Уже к августу 1941 года СССР проиграл войну. После разгрома Красной Армии в приграничном сражении Советская Россия была обречена. Россия должна была рухнуть - словно "колосс на глиняных ногах". Но Россия - устояла. Россия выжила. Потому что, как говорил Фридрих Великий: "Русского солдата мало убить - его надо еще и повалить". Эта страшная, горькая и светлая книга - о тех, кто осенью 41-го стоял насмерть. Кто продолжал сражаться без единого шанса остаться в живых. Кто, даже умирая, так и не признал себя побежденным. Этот роман - о русских солдатах, живых и мертвых. О тех, кто даже той гиблой осенью не сломался в мясорубке отчаянных боев, не сдался в кровавом аду окружений. О тех, кто победил в безнадежно проигранной войне.

Иван Кошкин

Историческая проза18+

НА СВОЕЙ ЗЕМЛЕ

— Ну, каша, — прохрипел Безуглый, остановившись, чтобы заменить диск в пулемете. — Слышь, комбат, похоже, дивизии — каюк.

Старший лейтенант прислонился к березе, пытаясь восстановить дыхание, перед глазами все плавало, ноги подгибались. Они бежали через перепаханный снарядами лес, в котором еще утром располагались позиции 328–й стрелковой, и всюду видели только смерть, разрушение и хаос. Горящие автомобили, перевернутые повозки, убитые лошади и убитые люди.
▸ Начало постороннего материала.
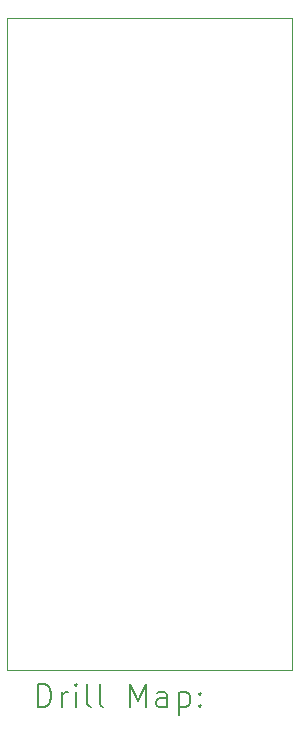
<source format=gbr>
%TF.GenerationSoftware,KiCad,Pcbnew,8.0.6*%
%TF.CreationDate,2025-05-20T21:52:51-05:00*%
%TF.ProjectId,HatRatV2,48617452-6174-4563-922e-6b696361645f,rev?*%
%TF.SameCoordinates,Original*%
%TF.FileFunction,Drillmap*%
%TF.FilePolarity,Positive*%
%FSLAX45Y45*%
G04 Gerber Fmt 4.5, Leading zero omitted, Abs format (unit mm)*
G04 Created by KiCad (PCBNEW 8.0.6) date 2025-05-20 21:52:51*
%MOMM*%
%LPD*%
G01*
G04 APERTURE LIST*
%ADD10C,0.050000*%
%ADD11C,0.200000*%
G04 APERTURE END LIST*
D10*
X19812000Y-2921000D02*
X22225000Y-2921000D01*
X22225000Y-8445500D01*
X19812000Y-8445500D01*
X19812000Y-2921000D01*
D11*
X20070277Y-8759484D02*
X20070277Y-8559484D01*
X20070277Y-8559484D02*
X20117896Y-8559484D01*
X20117896Y-8559484D02*
X20146467Y-8569008D01*
X20146467Y-8569008D02*
X20165515Y-8588055D01*
X20165515Y-8588055D02*
X20175039Y-8607103D01*
X20175039Y-8607103D02*
X20184563Y-8645198D01*
X20184563Y-8645198D02*
X20184563Y-8673770D01*
X20184563Y-8673770D02*
X20175039Y-8711865D01*
X20175039Y-8711865D02*
X20165515Y-8730912D01*
X20165515Y-8730912D02*
X20146467Y-8749960D01*
X20146467Y-8749960D02*
X20117896Y-8759484D01*
X20117896Y-8759484D02*
X20070277Y-8759484D01*
X20270277Y-8759484D02*
X20270277Y-8626150D01*
X20270277Y-8664246D02*
X20279801Y-8645198D01*
X20279801Y-8645198D02*
X20289324Y-8635674D01*
X20289324Y-8635674D02*
X20308372Y-8626150D01*
X20308372Y-8626150D02*
X20327420Y-8626150D01*
X20394086Y-8759484D02*
X20394086Y-8626150D01*
X20394086Y-8559484D02*
X20384563Y-8569008D01*
X20384563Y-8569008D02*
X20394086Y-8578531D01*
X20394086Y-8578531D02*
X20403610Y-8569008D01*
X20403610Y-8569008D02*
X20394086Y-8559484D01*
X20394086Y-8559484D02*
X20394086Y-8578531D01*
X20517896Y-8759484D02*
X20498848Y-8749960D01*
X20498848Y-8749960D02*
X20489324Y-8730912D01*
X20489324Y-8730912D02*
X20489324Y-8559484D01*
X20622658Y-8759484D02*
X20603610Y-8749960D01*
X20603610Y-8749960D02*
X20594086Y-8730912D01*
X20594086Y-8730912D02*
X20594086Y-8559484D01*
X20851229Y-8759484D02*
X20851229Y-8559484D01*
X20851229Y-8559484D02*
X20917896Y-8702341D01*
X20917896Y-8702341D02*
X20984563Y-8559484D01*
X20984563Y-8559484D02*
X20984563Y-8759484D01*
X21165515Y-8759484D02*
X21165515Y-8654722D01*
X21165515Y-8654722D02*
X21155991Y-8635674D01*
X21155991Y-8635674D02*
X21136944Y-8626150D01*
X21136944Y-8626150D02*
X21098848Y-8626150D01*
X21098848Y-8626150D02*
X21079801Y-8635674D01*
X21165515Y-8749960D02*
X21146467Y-8759484D01*
X21146467Y-8759484D02*
X21098848Y-8759484D01*
X21098848Y-8759484D02*
X21079801Y-8749960D01*
X21079801Y-8749960D02*
X21070277Y-8730912D01*
X21070277Y-8730912D02*
X21070277Y-8711865D01*
X21070277Y-8711865D02*
X21079801Y-8692817D01*
X21079801Y-8692817D02*
X21098848Y-8683293D01*
X21098848Y-8683293D02*
X21146467Y-8683293D01*
X21146467Y-8683293D02*
X21165515Y-8673770D01*
X21260753Y-8626150D02*
X21260753Y-8826150D01*
X21260753Y-8635674D02*
X21279801Y-8626150D01*
X21279801Y-8626150D02*
X21317896Y-8626150D01*
X21317896Y-8626150D02*
X21336944Y-8635674D01*
X21336944Y-8635674D02*
X21346467Y-8645198D01*
X21346467Y-8645198D02*
X21355991Y-8664246D01*
X21355991Y-8664246D02*
X21355991Y-8721389D01*
X21355991Y-8721389D02*
X21346467Y-8740436D01*
X21346467Y-8740436D02*
X21336944Y-8749960D01*
X21336944Y-8749960D02*
X21317896Y-8759484D01*
X21317896Y-8759484D02*
X21279801Y-8759484D01*
X21279801Y-8759484D02*
X21260753Y-8749960D01*
X21441705Y-8740436D02*
X21451229Y-8749960D01*
X21451229Y-8749960D02*
X21441705Y-8759484D01*
X21441705Y-8759484D02*
X21432182Y-8749960D01*
X21432182Y-8749960D02*
X21441705Y-8740436D01*
X21441705Y-8740436D02*
X21441705Y-8759484D01*
X21441705Y-8635674D02*
X21451229Y-8645198D01*
X21451229Y-8645198D02*
X21441705Y-8654722D01*
X21441705Y-8654722D02*
X21432182Y-8645198D01*
X21432182Y-8645198D02*
X21441705Y-8635674D01*
X21441705Y-8635674D02*
X21441705Y-8654722D01*
M02*

</source>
Бой гремел уже не только за спиной — стрельба и рев моторов доносились откуда–то слева. Петров чувствовал, что задыхается, люто болела обожженная спина, он не помнил, как Осокин забрал у него пулемет, ставший вдруг невыносимо тяжелым. Несколько раз по ним стреляли из–за деревьев, и радист на бегу огрызался длинными очередями из своего ДТ.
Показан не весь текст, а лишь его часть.